§ **Try it**
Print out the data exactly, keeping every image out of it.
■ ■ ■ ■ ■ ■ ■
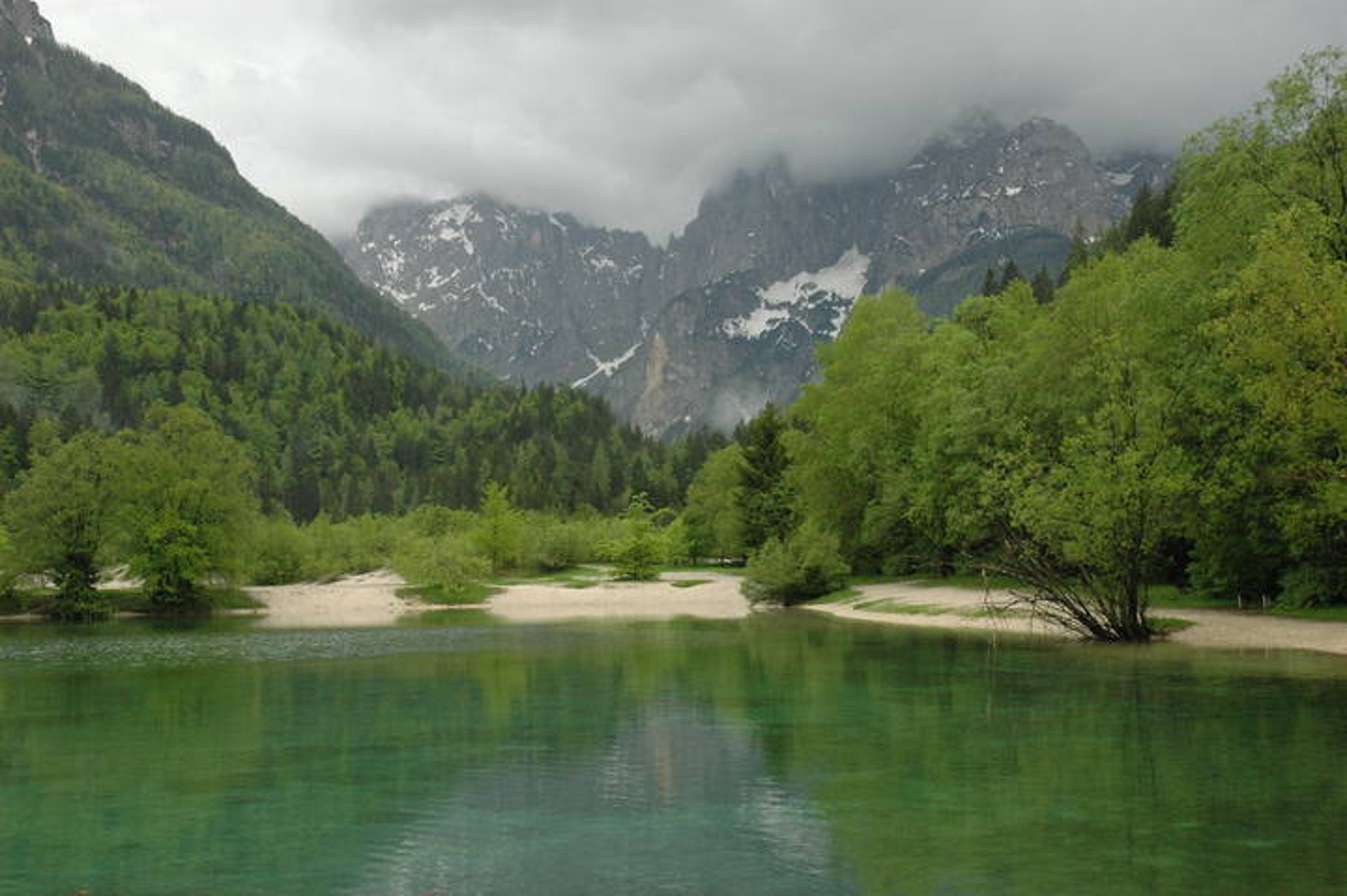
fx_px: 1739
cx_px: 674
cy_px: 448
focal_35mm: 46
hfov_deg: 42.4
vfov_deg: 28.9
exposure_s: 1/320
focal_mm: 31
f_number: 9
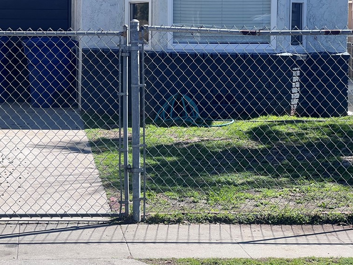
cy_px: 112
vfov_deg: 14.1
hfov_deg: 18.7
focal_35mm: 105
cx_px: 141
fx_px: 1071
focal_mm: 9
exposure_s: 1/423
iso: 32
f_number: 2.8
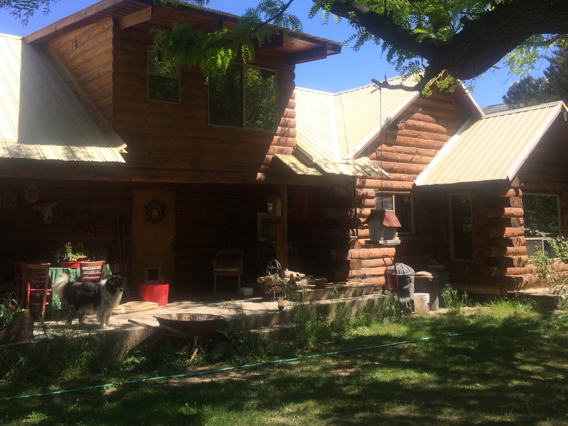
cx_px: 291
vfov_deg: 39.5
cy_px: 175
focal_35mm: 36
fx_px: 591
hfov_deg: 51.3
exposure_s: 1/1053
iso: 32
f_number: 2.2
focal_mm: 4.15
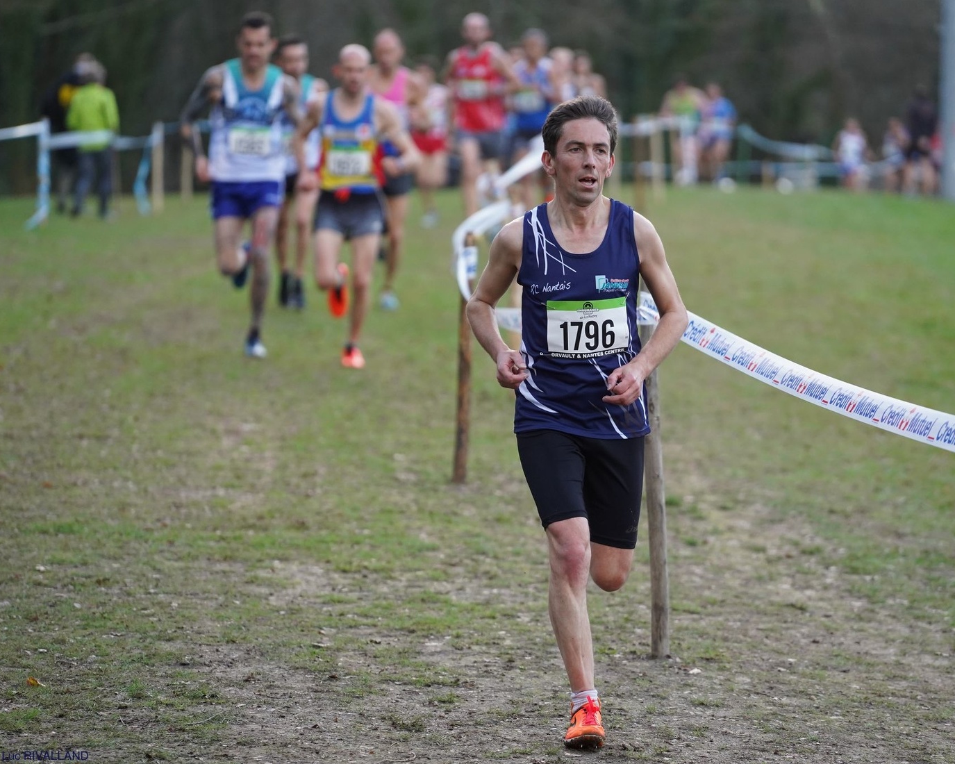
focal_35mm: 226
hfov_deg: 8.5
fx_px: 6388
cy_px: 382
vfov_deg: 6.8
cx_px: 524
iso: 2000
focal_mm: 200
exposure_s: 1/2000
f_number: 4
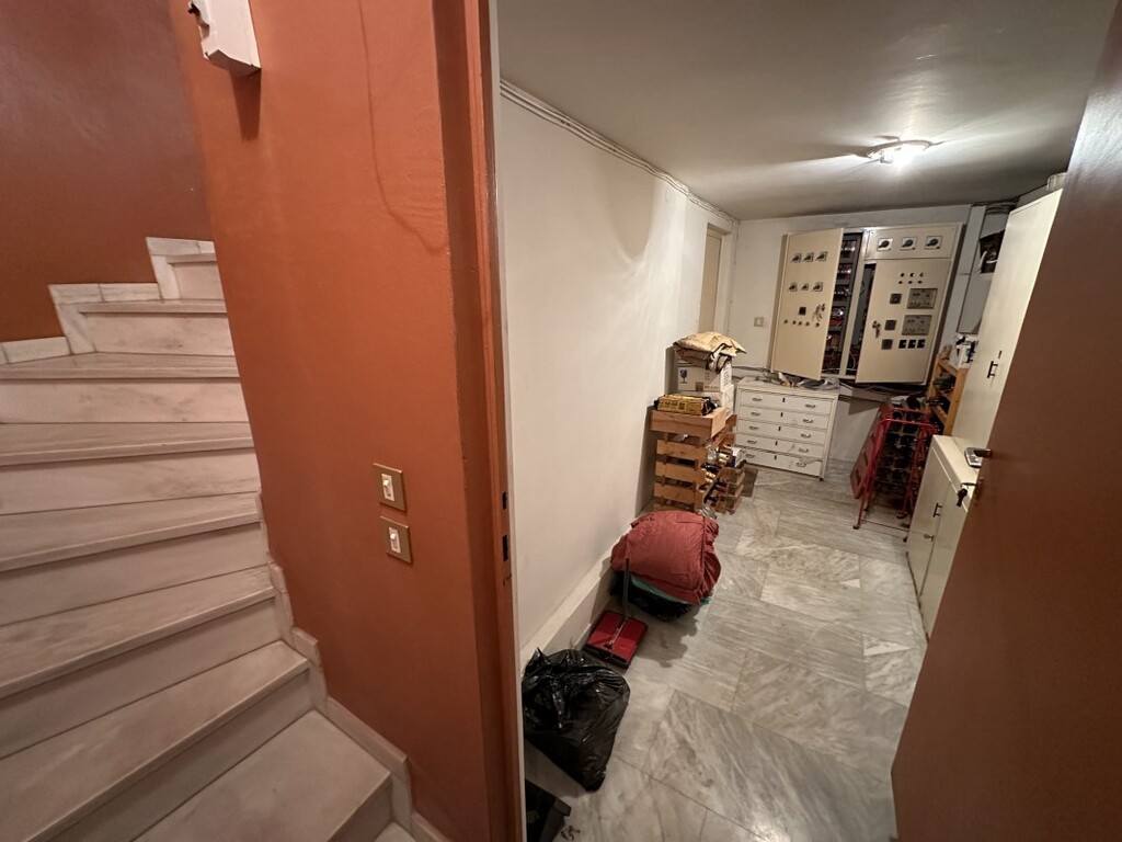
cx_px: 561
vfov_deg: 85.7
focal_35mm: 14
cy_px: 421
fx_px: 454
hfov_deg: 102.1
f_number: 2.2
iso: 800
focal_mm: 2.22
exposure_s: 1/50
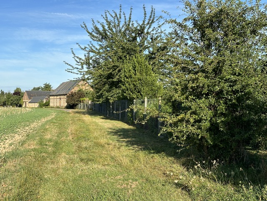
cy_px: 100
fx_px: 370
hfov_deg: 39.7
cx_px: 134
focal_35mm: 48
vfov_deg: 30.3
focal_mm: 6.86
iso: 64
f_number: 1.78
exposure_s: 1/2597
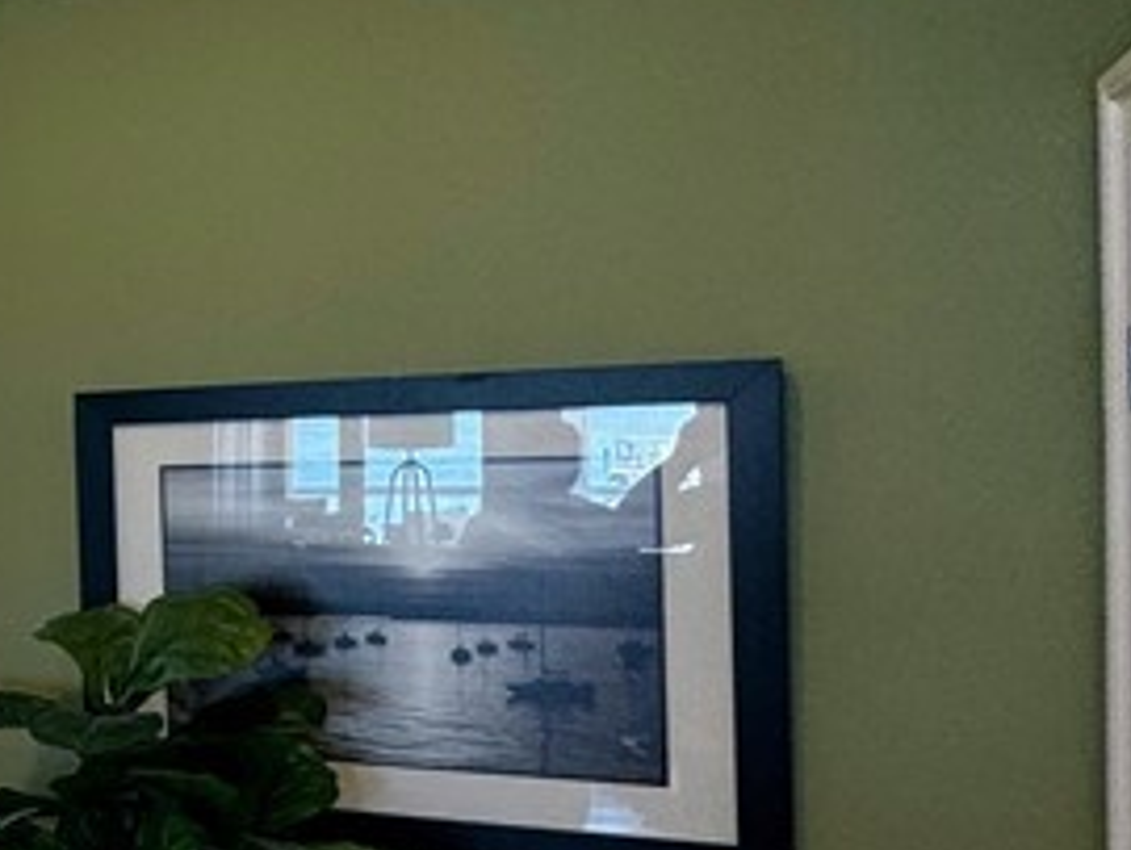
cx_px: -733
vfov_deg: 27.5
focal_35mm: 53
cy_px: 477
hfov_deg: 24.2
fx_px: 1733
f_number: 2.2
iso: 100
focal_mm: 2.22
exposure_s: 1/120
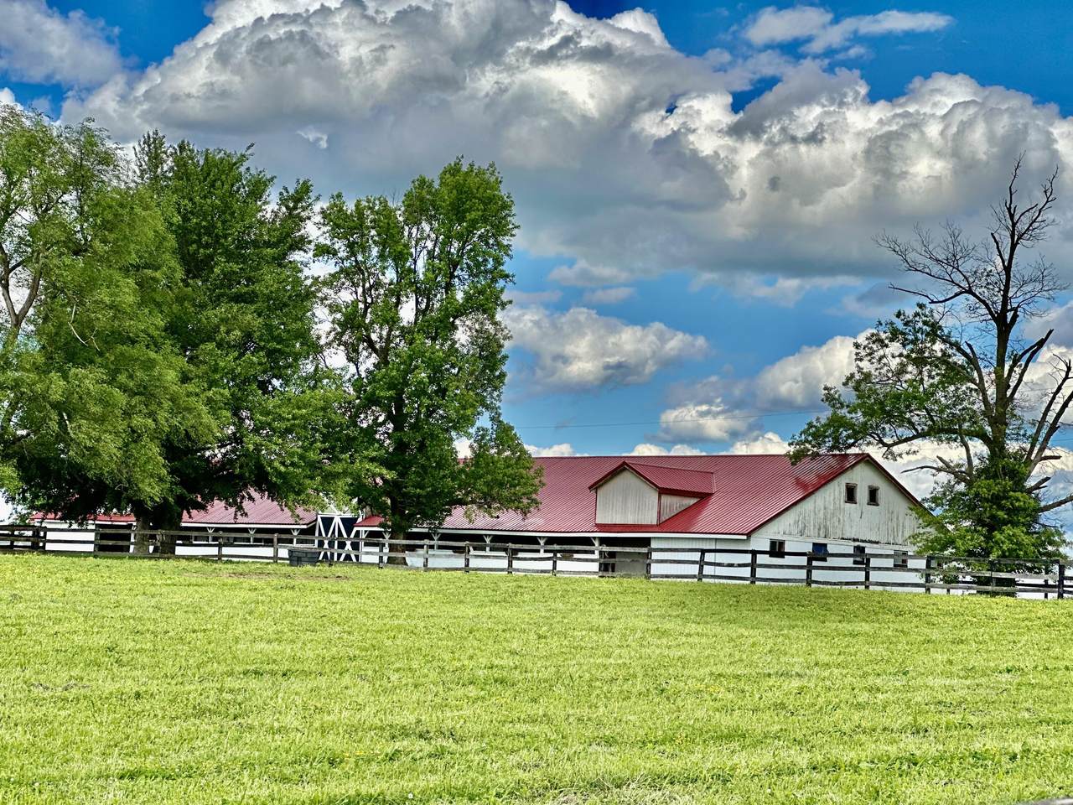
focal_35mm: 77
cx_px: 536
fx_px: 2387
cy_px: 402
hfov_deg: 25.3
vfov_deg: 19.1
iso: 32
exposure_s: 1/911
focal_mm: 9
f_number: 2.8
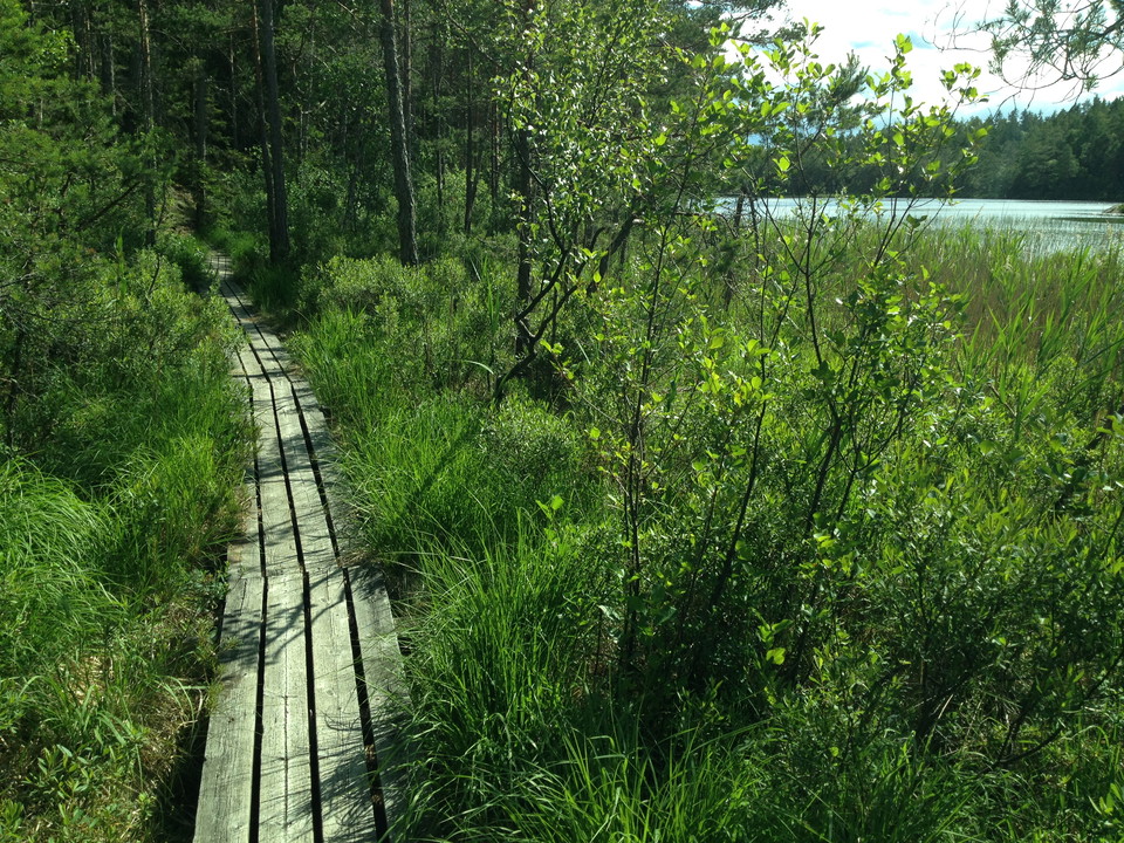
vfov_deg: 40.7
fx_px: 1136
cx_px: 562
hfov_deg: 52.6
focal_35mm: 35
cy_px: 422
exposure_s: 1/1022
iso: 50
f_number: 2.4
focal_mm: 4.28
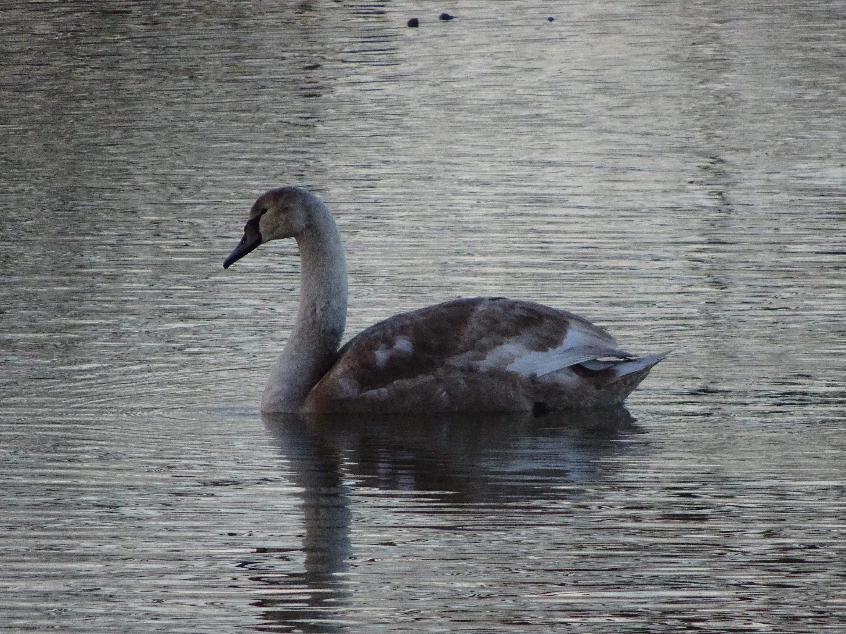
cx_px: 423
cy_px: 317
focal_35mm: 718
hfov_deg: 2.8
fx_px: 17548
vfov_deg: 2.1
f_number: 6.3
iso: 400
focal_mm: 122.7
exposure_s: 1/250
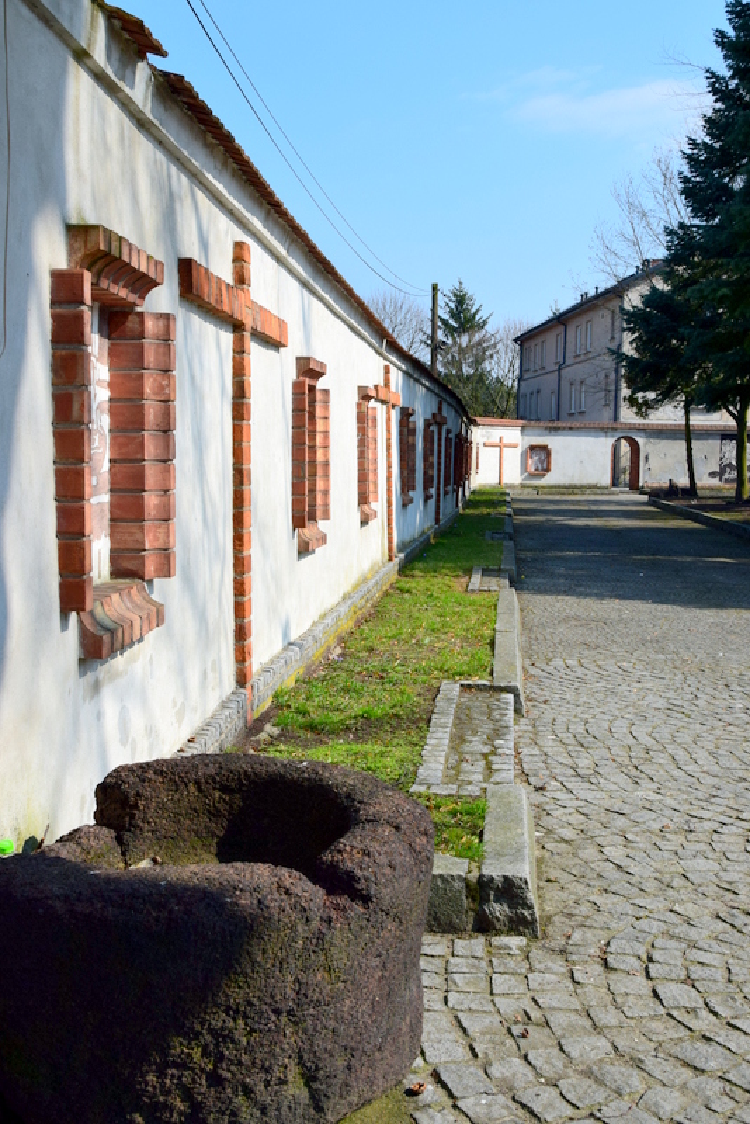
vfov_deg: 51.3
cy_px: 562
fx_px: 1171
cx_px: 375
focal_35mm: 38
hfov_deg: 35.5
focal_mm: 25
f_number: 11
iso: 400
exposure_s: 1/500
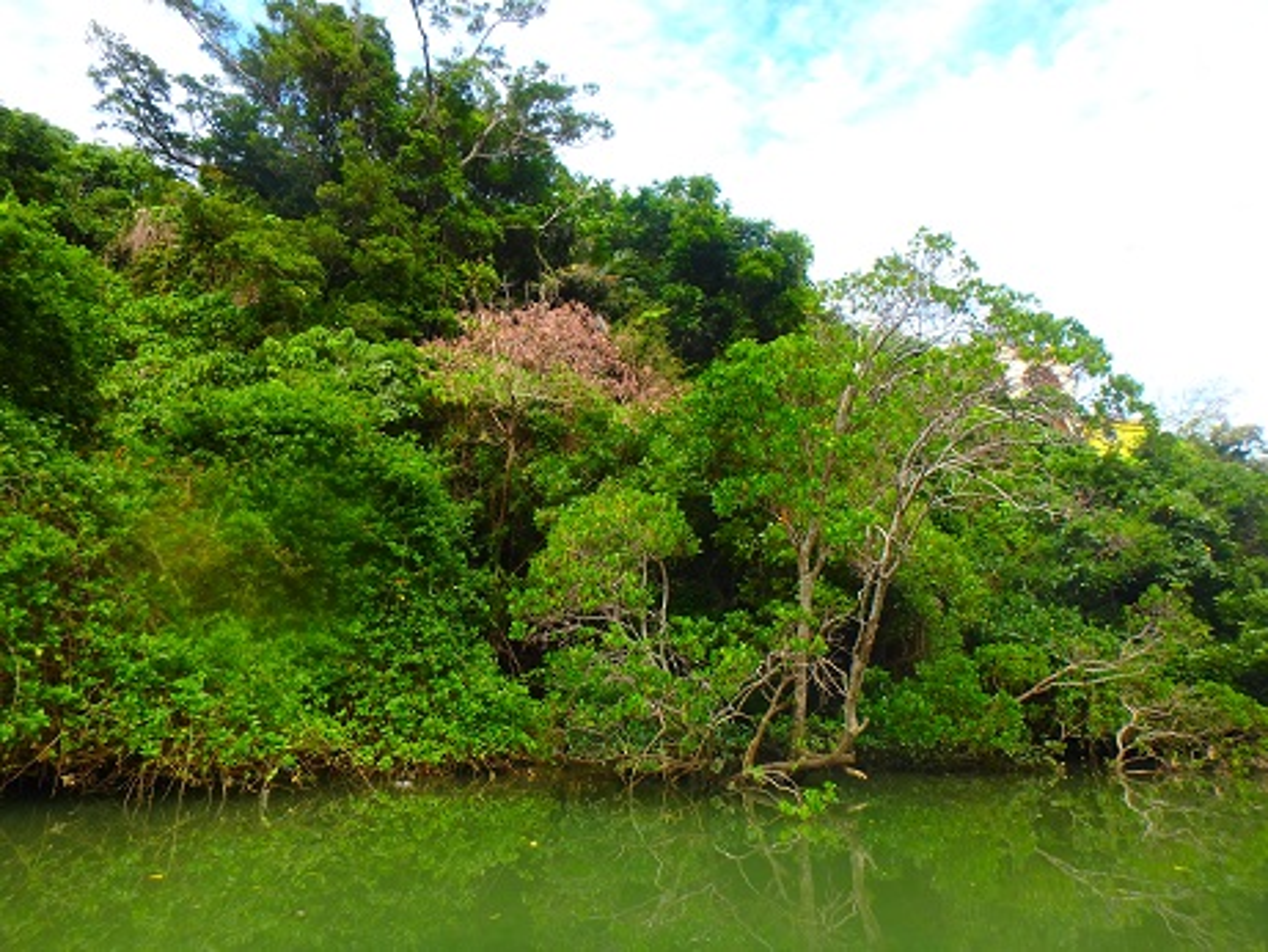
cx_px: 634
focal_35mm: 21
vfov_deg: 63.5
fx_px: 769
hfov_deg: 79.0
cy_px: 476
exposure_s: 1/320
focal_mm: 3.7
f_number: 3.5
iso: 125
■ ■ ■ ■ ■ ■ ■
§ **Exercise response**
fx_px: 1739
cx_px: 674
cy_px: 448
focal_35mm: 46
hfov_deg: 42.4
vfov_deg: 28.9
exposure_s: 1/320
focal_mm: 31
f_number: 9
cy_px: 112
vfov_deg: 14.1
hfov_deg: 18.7
focal_35mm: 105
cx_px: 141
fx_px: 1071
focal_mm: 9
exposure_s: 1/423
iso: 32
f_number: 2.8
cx_px: 291
vfov_deg: 39.5
cy_px: 175
focal_35mm: 36
fx_px: 591
hfov_deg: 51.3
exposure_s: 1/1053
iso: 32
f_number: 2.2
focal_mm: 4.15
focal_35mm: 226
hfov_deg: 8.5
fx_px: 6388
cy_px: 382
vfov_deg: 6.8
cx_px: 524
iso: 2000
focal_mm: 200
exposure_s: 1/2000
f_number: 4
cx_px: 561
vfov_deg: 85.7
focal_35mm: 14
cy_px: 421
fx_px: 454
hfov_deg: 102.1
f_number: 2.2
iso: 800
focal_mm: 2.22
exposure_s: 1/50
cy_px: 100
fx_px: 370
hfov_deg: 39.7
cx_px: 134
focal_35mm: 48
vfov_deg: 30.3
focal_mm: 6.86
iso: 64
f_number: 1.78
exposure_s: 1/2597
cx_px: -733
vfov_deg: 27.5
focal_35mm: 53
cy_px: 477
hfov_deg: 24.2
fx_px: 1733
f_number: 2.2
iso: 100
focal_mm: 2.22
exposure_s: 1/120
focal_35mm: 77
cx_px: 536
fx_px: 2387
cy_px: 402
hfov_deg: 25.3
vfov_deg: 19.1
iso: 32
exposure_s: 1/911
focal_mm: 9
f_number: 2.8
vfov_deg: 40.7
fx_px: 1136
cx_px: 562
hfov_deg: 52.6
focal_35mm: 35
cy_px: 422
exposure_s: 1/1022
iso: 50
f_number: 2.4
focal_mm: 4.28
cx_px: 423
cy_px: 317
focal_35mm: 718
hfov_deg: 2.8
fx_px: 17548
vfov_deg: 2.1
f_number: 6.3
iso: 400
focal_mm: 122.7
exposure_s: 1/250
vfov_deg: 51.3
cy_px: 562
fx_px: 1171
cx_px: 375
focal_35mm: 38
hfov_deg: 35.5
focal_mm: 25
f_number: 11
iso: 400
exposure_s: 1/500
cx_px: 634
focal_35mm: 21
vfov_deg: 63.5
fx_px: 769
hfov_deg: 79.0
cy_px: 476
exposure_s: 1/320
focal_mm: 3.7
f_number: 3.5
iso: 125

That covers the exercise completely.